From the first line to the last, reproduce the material exactly.

> [Provided information]
━━━━━━━━

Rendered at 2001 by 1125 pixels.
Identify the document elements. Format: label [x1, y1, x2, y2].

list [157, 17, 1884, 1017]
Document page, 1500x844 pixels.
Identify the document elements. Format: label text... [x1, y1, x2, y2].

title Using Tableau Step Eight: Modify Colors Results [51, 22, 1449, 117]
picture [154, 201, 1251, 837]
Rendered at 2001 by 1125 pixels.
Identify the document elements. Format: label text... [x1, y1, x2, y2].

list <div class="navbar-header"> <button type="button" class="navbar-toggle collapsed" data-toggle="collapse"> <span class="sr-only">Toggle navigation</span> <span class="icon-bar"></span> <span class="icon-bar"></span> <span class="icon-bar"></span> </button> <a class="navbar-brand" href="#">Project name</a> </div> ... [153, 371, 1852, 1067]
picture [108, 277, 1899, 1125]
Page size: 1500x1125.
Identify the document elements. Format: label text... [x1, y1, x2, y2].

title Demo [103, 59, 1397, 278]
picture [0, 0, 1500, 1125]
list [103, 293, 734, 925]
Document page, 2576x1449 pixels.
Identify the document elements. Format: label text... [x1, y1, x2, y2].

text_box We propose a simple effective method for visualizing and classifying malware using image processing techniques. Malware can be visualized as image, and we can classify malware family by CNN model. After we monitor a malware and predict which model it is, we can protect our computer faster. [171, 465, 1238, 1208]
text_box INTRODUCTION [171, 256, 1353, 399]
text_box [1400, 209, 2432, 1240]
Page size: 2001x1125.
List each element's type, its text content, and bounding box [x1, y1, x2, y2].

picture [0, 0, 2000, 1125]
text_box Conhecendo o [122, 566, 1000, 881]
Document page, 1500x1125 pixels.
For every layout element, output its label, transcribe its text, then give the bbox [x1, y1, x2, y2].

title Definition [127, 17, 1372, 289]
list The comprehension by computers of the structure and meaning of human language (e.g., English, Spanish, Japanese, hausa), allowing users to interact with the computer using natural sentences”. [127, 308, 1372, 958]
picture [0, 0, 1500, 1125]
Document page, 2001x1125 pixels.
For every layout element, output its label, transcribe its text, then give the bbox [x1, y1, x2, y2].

━━━━━━━━

> [Exercise solution]
Rendered at 2001 by 1125 pixels.
Identify the document elements. Format: label [x1, y1, x2, y2].

list [157, 17, 1884, 1017]
Document page, 1500x844 pixels.
Identify the document elements. Format: label text... [x1, y1, x2, y2].

title Using Tableau Step Eight: Modify Colors Results [51, 22, 1449, 117]
picture [154, 201, 1251, 837]
Rendered at 2001 by 1125 pixels.
Identify the document elements. Format: label text... [x1, y1, x2, y2].

list <div class="navbar-header"> <button type="button" class="navbar-toggle collapsed" data-toggle="collapse"> <span class="sr-only">Toggle navigation</span> <span class="icon-bar"></span> <span class="icon-bar"></span> <span class="icon-bar"></span> </button> <a class="navbar-brand" href="#">Project name</a> </div> ... [153, 371, 1852, 1067]
picture [108, 277, 1899, 1125]
Page size: 1500x1125.
Identify the document elements. Format: label text... [x1, y1, x2, y2].

title Demo [103, 59, 1397, 278]
picture [0, 0, 1500, 1125]
list [103, 293, 734, 925]
Document page, 2576x1449 pixels.
Identify the document elements. Format: label text... [x1, y1, x2, y2].

text_box We propose a simple effective method for visualizing and classifying malware using image processing techniques. Malware can be visualized as image, and we can classify malware family by CNN model. After we monitor a malware and predict which model it is, we can protect our computer faster. [171, 465, 1238, 1208]
text_box INTRODUCTION [171, 256, 1353, 399]
text_box [1400, 209, 2432, 1240]
Page size: 2001x1125.
List each element's type, its text content, and bounding box [x1, y1, x2, y2].

picture [0, 0, 2000, 1125]
text_box Conhecendo o [122, 566, 1000, 881]
Document page, 1500x1125 pixels.
For every layout element, output its label, transcribe its text, then give the bbox [x1, y1, x2, y2].

title Definition [127, 17, 1372, 289]
list The comprehension by computers of the structure and meaning of human language (e.g., English, Spanish, Japanese, hausa), allowing users to interact with the computer using natural sentences”. [127, 308, 1372, 958]
picture [0, 0, 1500, 1125]
Document page, 2001x1125 pixels.
For every layout element, output its label, transcribe its text, then give the bbox [x1, y1, x2, y2].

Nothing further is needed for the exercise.